**TO DO:** An exact transcription of all the data is required; the pictures are to be left out.

━━━━━ RECORDS

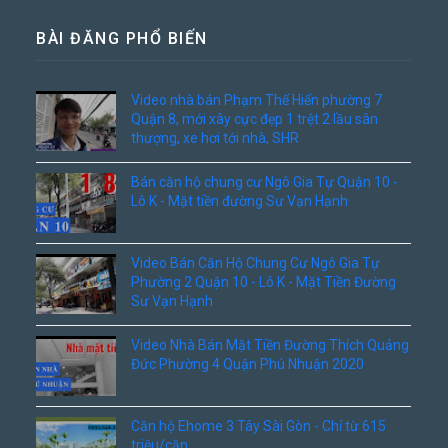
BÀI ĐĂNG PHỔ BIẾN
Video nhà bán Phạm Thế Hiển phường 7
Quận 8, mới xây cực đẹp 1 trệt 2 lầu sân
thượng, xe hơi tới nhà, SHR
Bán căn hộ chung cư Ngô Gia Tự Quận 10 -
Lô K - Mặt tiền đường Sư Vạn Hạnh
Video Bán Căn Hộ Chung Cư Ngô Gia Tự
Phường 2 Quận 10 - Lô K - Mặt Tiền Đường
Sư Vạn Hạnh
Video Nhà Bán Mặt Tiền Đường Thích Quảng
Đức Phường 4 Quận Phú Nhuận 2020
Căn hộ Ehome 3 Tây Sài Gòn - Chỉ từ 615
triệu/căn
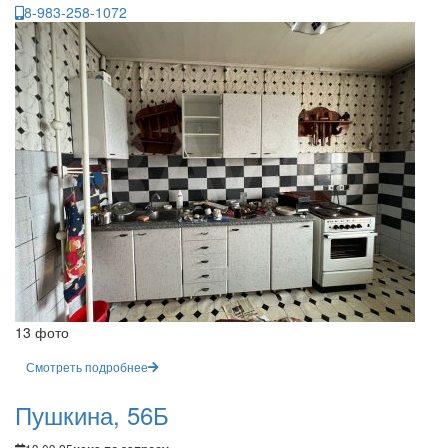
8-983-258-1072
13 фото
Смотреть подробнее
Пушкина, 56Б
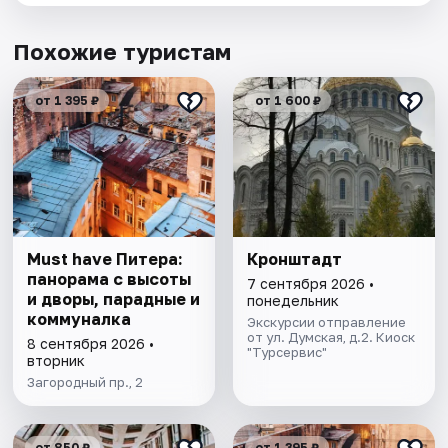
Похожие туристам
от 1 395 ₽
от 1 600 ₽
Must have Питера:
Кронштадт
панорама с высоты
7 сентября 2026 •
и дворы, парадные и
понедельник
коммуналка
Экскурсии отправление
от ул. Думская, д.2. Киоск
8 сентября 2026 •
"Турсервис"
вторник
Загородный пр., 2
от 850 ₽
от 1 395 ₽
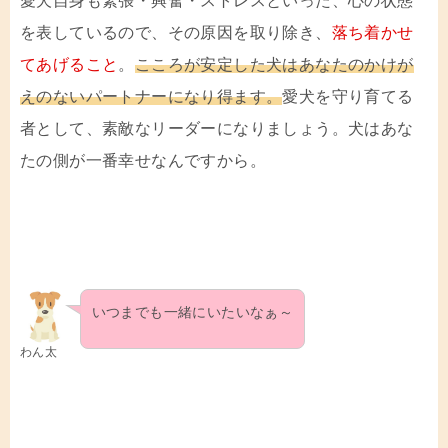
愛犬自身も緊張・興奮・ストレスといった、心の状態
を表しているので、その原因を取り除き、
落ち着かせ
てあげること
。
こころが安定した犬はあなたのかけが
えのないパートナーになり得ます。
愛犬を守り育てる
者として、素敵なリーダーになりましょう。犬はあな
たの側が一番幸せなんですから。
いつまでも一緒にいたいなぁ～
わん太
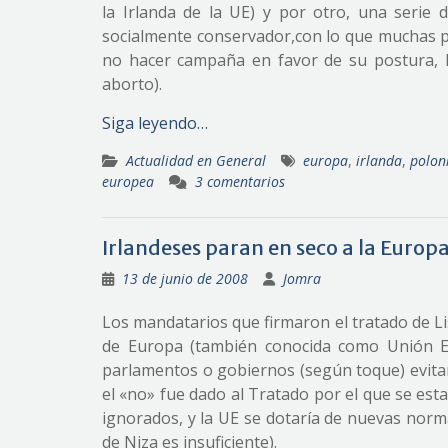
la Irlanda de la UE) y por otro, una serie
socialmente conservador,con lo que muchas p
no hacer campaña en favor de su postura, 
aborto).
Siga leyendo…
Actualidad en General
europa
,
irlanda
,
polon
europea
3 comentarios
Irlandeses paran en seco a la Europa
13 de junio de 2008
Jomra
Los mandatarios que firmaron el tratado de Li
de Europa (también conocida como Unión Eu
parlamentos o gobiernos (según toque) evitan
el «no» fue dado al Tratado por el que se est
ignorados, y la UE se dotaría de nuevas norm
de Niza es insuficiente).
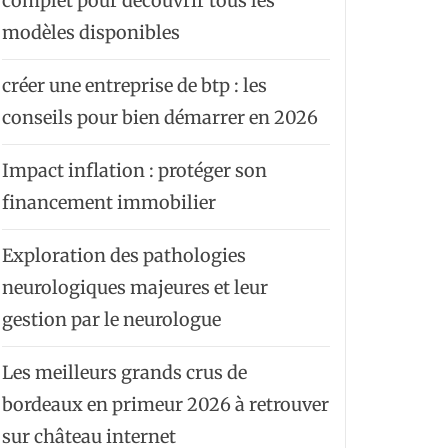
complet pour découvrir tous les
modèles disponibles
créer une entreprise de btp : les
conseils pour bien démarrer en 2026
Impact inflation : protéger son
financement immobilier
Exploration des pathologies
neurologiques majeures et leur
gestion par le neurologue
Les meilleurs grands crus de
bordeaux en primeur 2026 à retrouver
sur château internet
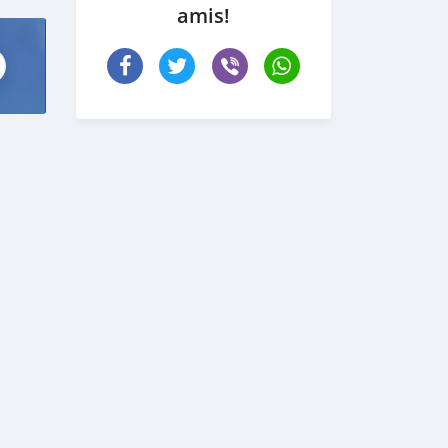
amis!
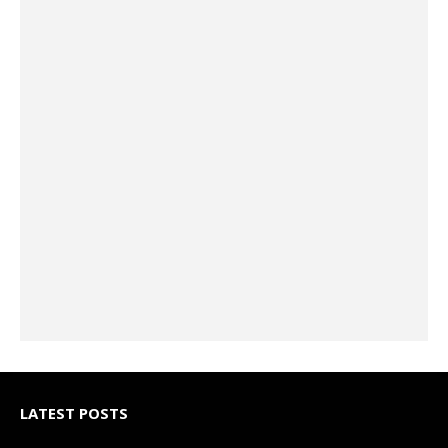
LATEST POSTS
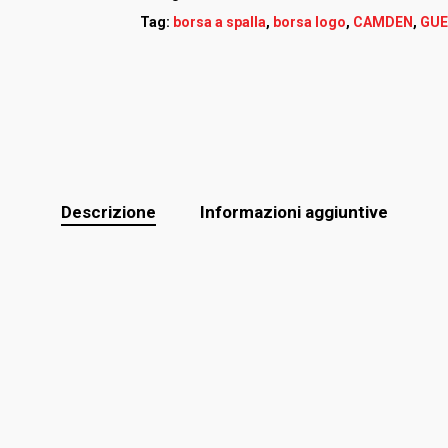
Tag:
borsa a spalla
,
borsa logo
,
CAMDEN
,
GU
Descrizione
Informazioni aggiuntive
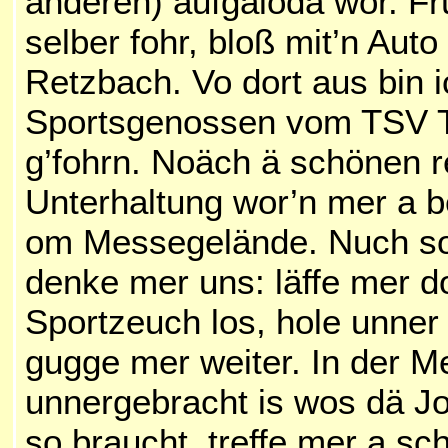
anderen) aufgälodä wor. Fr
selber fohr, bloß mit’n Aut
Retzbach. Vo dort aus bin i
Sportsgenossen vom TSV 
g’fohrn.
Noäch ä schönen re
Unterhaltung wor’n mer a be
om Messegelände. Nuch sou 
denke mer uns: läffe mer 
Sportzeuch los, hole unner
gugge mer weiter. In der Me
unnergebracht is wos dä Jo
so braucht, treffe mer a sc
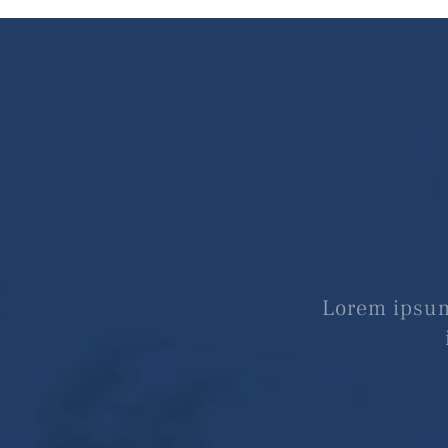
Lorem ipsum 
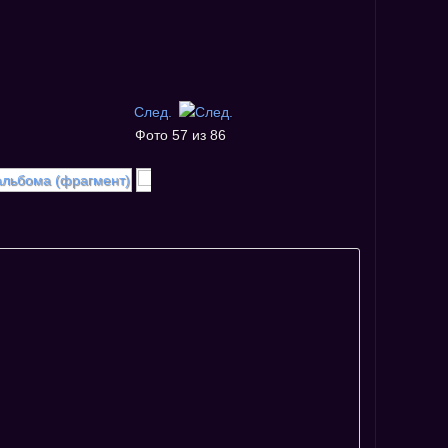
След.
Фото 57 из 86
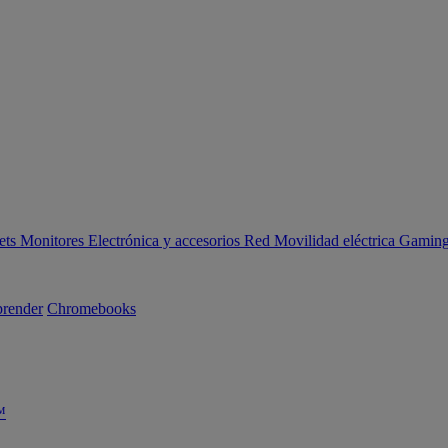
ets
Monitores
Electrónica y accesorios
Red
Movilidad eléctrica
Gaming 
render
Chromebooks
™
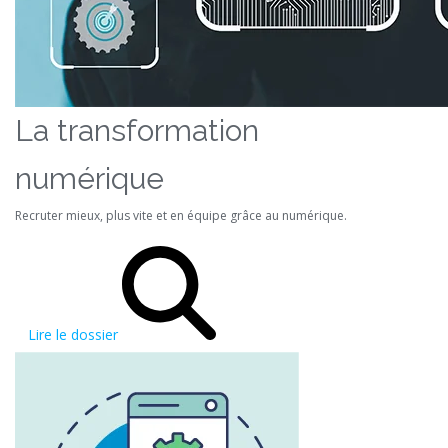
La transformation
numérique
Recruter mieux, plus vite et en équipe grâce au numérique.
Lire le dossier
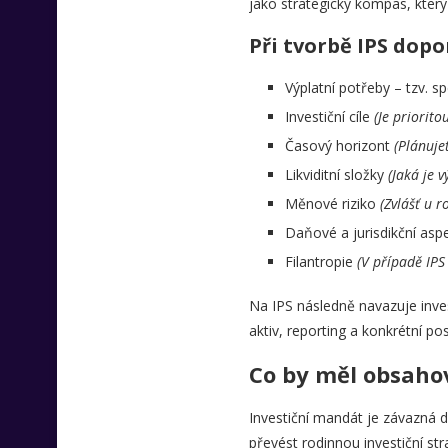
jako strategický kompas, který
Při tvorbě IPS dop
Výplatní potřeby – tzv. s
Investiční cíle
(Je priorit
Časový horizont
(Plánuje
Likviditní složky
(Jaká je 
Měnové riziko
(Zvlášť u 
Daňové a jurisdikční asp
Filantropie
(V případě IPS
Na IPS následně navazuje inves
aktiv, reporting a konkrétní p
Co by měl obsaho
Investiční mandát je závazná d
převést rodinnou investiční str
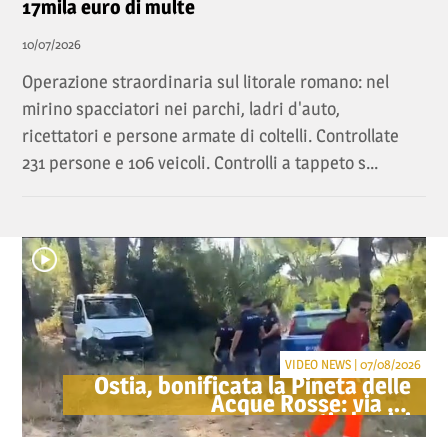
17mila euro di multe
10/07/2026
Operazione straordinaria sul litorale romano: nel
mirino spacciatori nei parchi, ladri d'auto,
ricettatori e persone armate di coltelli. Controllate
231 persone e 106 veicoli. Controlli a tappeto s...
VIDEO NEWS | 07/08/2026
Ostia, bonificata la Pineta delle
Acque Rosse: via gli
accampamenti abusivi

━━━━━━━━━━

**OUTPUT OF THE TASK:**
BÀI ĐĂNG PHỔ BIẾN
Video nhà bán Phạm Thế Hiển phường 7
Quận 8, mới xây cực đẹp 1 trệt 2 lầu sân
thượng, xe hơi tới nhà, SHR
Bán căn hộ chung cư Ngô Gia Tự Quận 10 -
Lô K - Mặt tiền đường Sư Vạn Hạnh
Video Bán Căn Hộ Chung Cư Ngô Gia Tự
Phường 2 Quận 10 - Lô K - Mặt Tiền Đường
Sư Vạn Hạnh
Video Nhà Bán Mặt Tiền Đường Thích Quảng
Đức Phường 4 Quận Phú Nhuận 2020
Căn hộ Ehome 3 Tây Sài Gòn - Chỉ từ 615
triệu/căn
8-983-258-1072
13 фото
Смотреть подробнее
Пушкина, 56Б
Похожие туристам
от 1 395 ₽
от 1 600 ₽
Must have Питера:
Кронштадт
панорама с высоты
7 сентября 2026 •
и дворы, парадные и
понедельник
коммуналка
Экскурсии отправление
от ул. Думская, д.2. Киоск
8 сентября 2026 •
"Турсервис"
вторник
Загородный пр., 2
от 850 ₽
от 1 395 ₽
愛犬自身も緊張・興奮・ストレスといった、心の状態
を表しているので、その原因を取り除き、
落ち着かせ
てあげること
。
こころが安定した犬はあなたのかけが
えのないパートナーになり得ます。
愛犬を守り育てる
者として、素敵なリーダーになりましょう。犬はあな
たの側が一番幸せなんですから。
いつまでも一緒にいたいなぁ～
わん太
la Irlanda de la UE) y por otro, una serie
socialmente conservador,con lo que muchas p
no hacer campaña en favor de su postura, 
aborto).
Siga leyendo…
Actualidad en General
europa
,
irlanda
,
polon
europea
3 comentarios
Irlandeses paran en seco a la Europa
13 de junio de 2008
Jomra
Los mandatarios que firmaron el tratado de Li
de Europa (también conocida como Unión Eu
parlamentos o gobiernos (según toque) evitan
el «no» fue dado al Tratado por el que se est
ignorados, y la UE se dotaría de nuevas norm
de Niza es insuficiente).
complet pour découvrir tous les
modèles disponibles
créer une entreprise de btp : les
conseils pour bien démarrer en 2026
Impact inflation : protéger son
financement immobilier
Exploration des pathologies
neurologiques majeures et leur
gestion par le neurologue
Les meilleurs grands crus de
bordeaux en primeur 2026 à retrouver
sur château internet
amis!
LATEST POSTS
Tag:
borsa a spalla
,
borsa logo
,
CAMDEN
,
GU
Descrizione
Informazioni aggiuntive
anderen) aufgälodä wor. Fr
selber fohr, bloß mit’n Aut
Retzbach. Vo dort aus bin i
Sportsgenossen vom TSV 
g’fohrn.
Noäch ä schönen re
Unterhaltung wor’n mer a be
om Messegelände. Nuch sou 
denke mer uns: läffe mer 
Sportzeuch los, hole unner
gugge mer weiter. In der Me
unnergebracht is wos dä Jo
so braucht, treffe mer a sc
Lorem ipsum 
След.
Фото 57 из 86
ets
Monitores
Electrónica y accesorios
Red
Movilidad eléctrica
Gaming 
render
Chromebooks
™
La transformation
numérique
Recruter mieux, plus vite et en équipe grâce au numérique.
Lire le dossier
jako strategický kompas, který
Při tvorbě IPS dop
Výplatní potřeby – tzv. s
Investiční cíle
(Je priorit
Časový horizont
(Plánuje
Likviditní složky
(Jaká je 
Měnové riziko
(Zvlášť u 
Daňové a jurisdikční asp
Filantropie
(V případě IPS
Na IPS následně navazuje inves
aktiv, reporting a konkrétní p
Co by měl obsaho
Investiční mandát je závazná d
převést rodinnou investiční str
17mila euro di multe
10/07/2026
Operazione straordinaria sul litorale romano: nel
mirino spacciatori nei parchi, ladri d'auto,
ricettatori e persone armate di coltelli. Controllate
231 persone e 106 veicoli. Controlli a tappeto s...
VIDEO NEWS | 07/08/2026
Ostia, bonificata la Pineta delle
Acque Rosse: via gli
accampamenti abusivi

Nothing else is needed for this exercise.